- Recorded information
*** Block opens ***
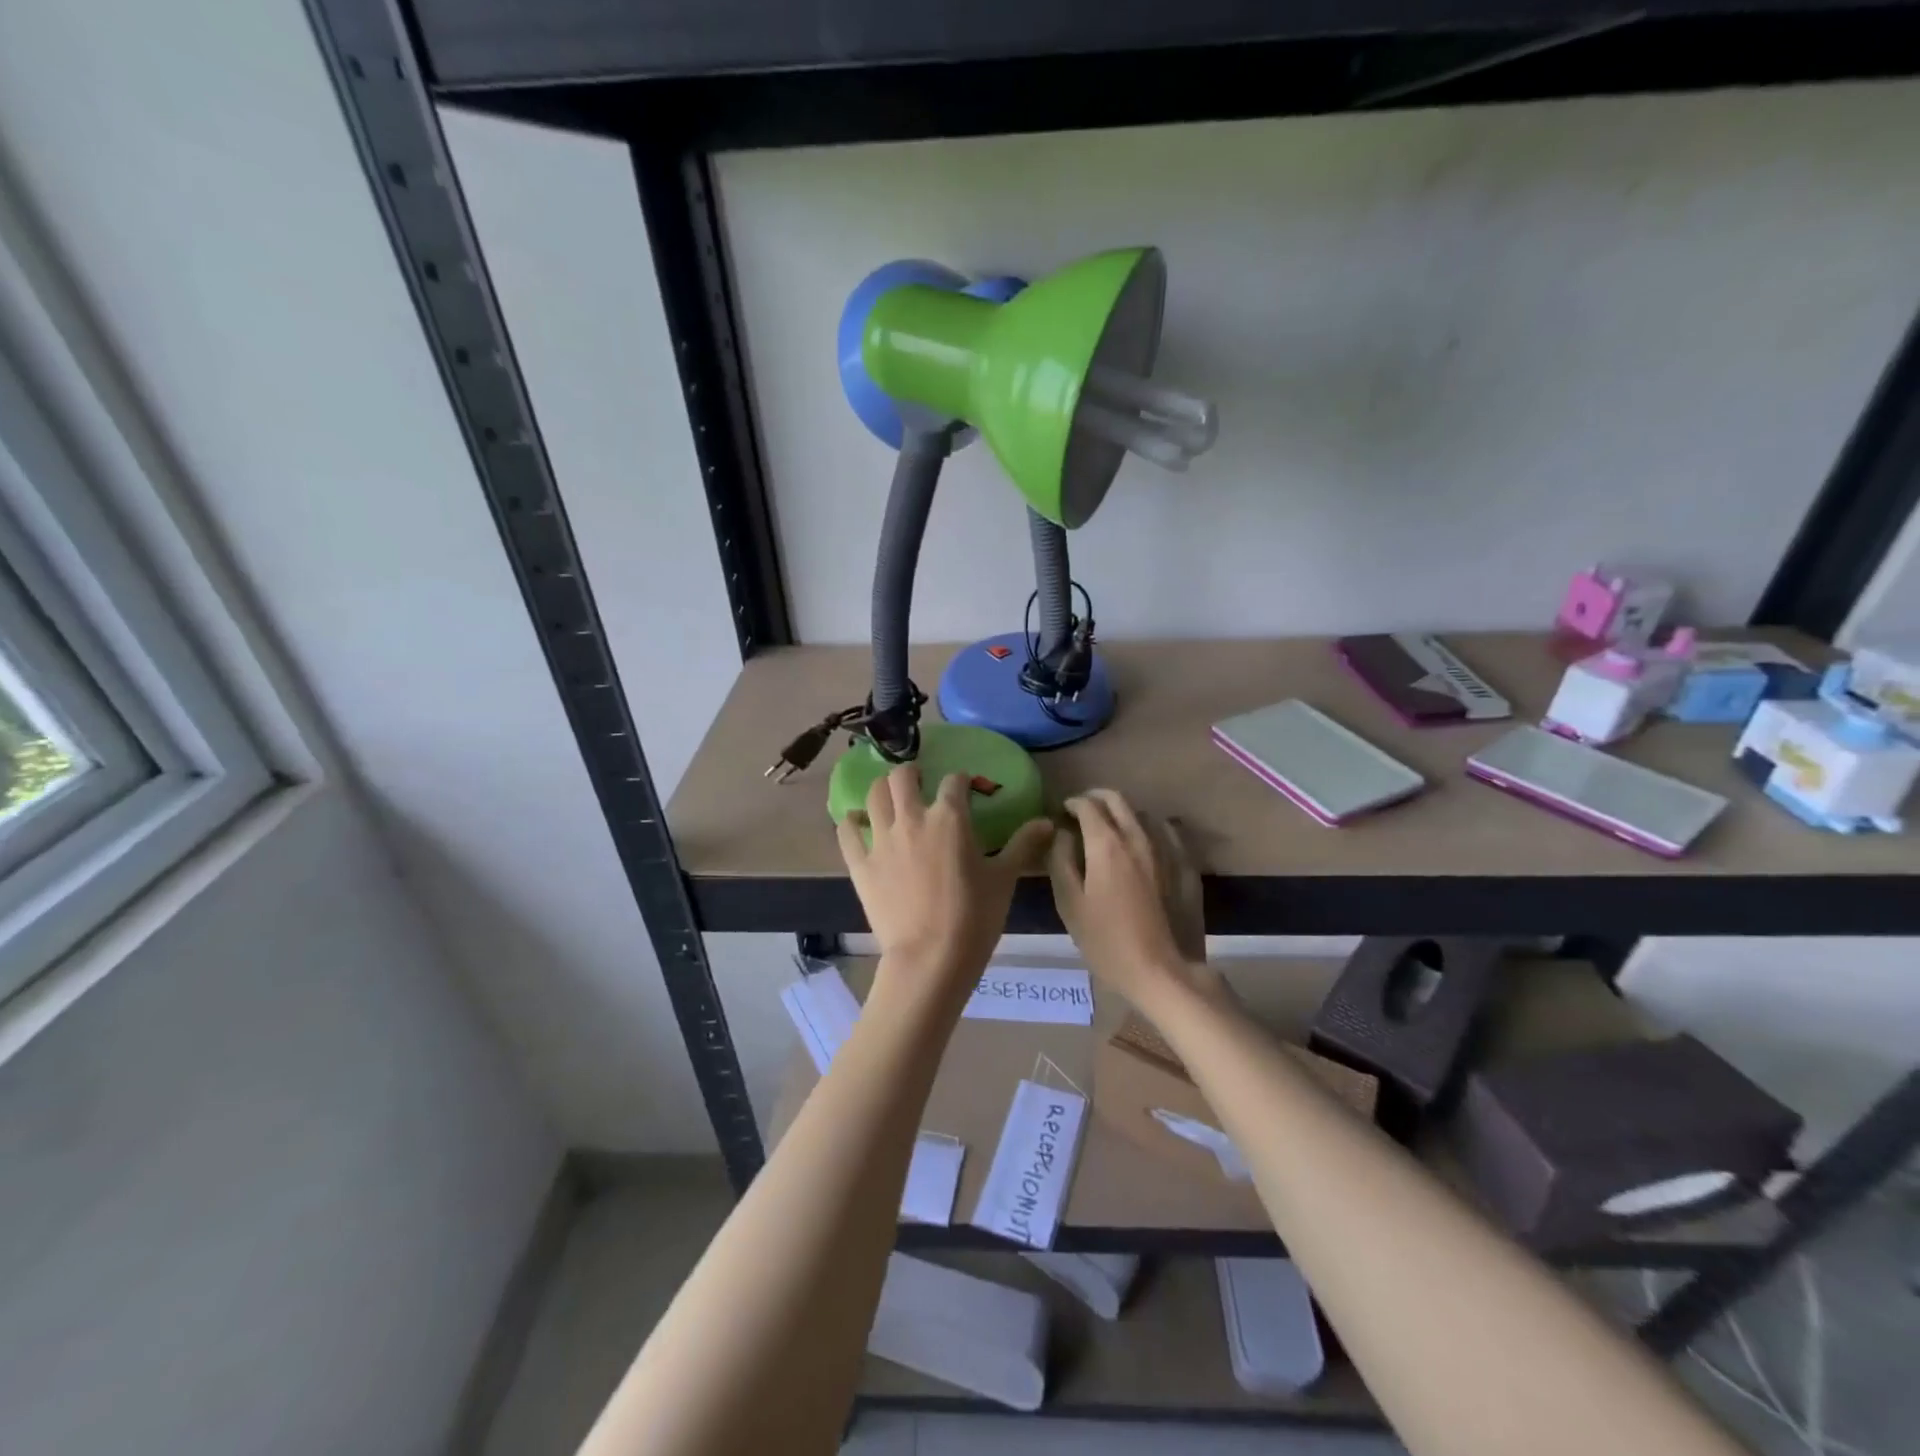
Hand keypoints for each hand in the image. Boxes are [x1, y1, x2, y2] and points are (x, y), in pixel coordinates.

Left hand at [838, 765, 1054, 995]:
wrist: (930, 959)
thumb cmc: (974, 917)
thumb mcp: (1005, 879)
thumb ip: (1023, 844)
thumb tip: (1047, 821)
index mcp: (950, 818)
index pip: (955, 781)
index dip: (962, 780)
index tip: (967, 788)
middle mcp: (912, 819)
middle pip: (903, 777)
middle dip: (912, 773)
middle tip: (920, 783)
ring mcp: (881, 840)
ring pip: (874, 795)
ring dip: (882, 789)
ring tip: (890, 797)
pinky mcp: (860, 864)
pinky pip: (847, 831)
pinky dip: (851, 821)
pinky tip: (856, 822)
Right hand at [1050, 788, 1214, 1009]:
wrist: (1166, 972)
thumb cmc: (1108, 942)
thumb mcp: (1069, 904)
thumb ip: (1061, 861)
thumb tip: (1062, 833)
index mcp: (1106, 844)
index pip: (1087, 805)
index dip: (1071, 803)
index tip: (1062, 812)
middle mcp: (1139, 837)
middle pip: (1118, 800)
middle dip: (1096, 798)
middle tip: (1083, 812)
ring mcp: (1168, 850)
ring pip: (1143, 814)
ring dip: (1123, 814)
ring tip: (1112, 831)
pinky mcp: (1187, 866)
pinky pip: (1168, 833)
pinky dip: (1151, 830)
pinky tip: (1146, 846)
*** Block closes ***
- The problem
Please copy exactly, and only, the lines running from the one containing "middle mcp: (1139, 837)" through the end of the listing.

- Written response
middle mcp: (1139, 837)
middle pip: (1118, 800)
middle dip: (1096, 798)
middle tip: (1083, 812)
ring mcp: (1168, 850)
ring pip: (1143, 814)
ring dip: (1123, 814)
ring tip: (1112, 831)
pinky mcp: (1187, 866)
pinky pip: (1168, 833)
pinky dip: (1151, 830)
pinky tip: (1146, 846)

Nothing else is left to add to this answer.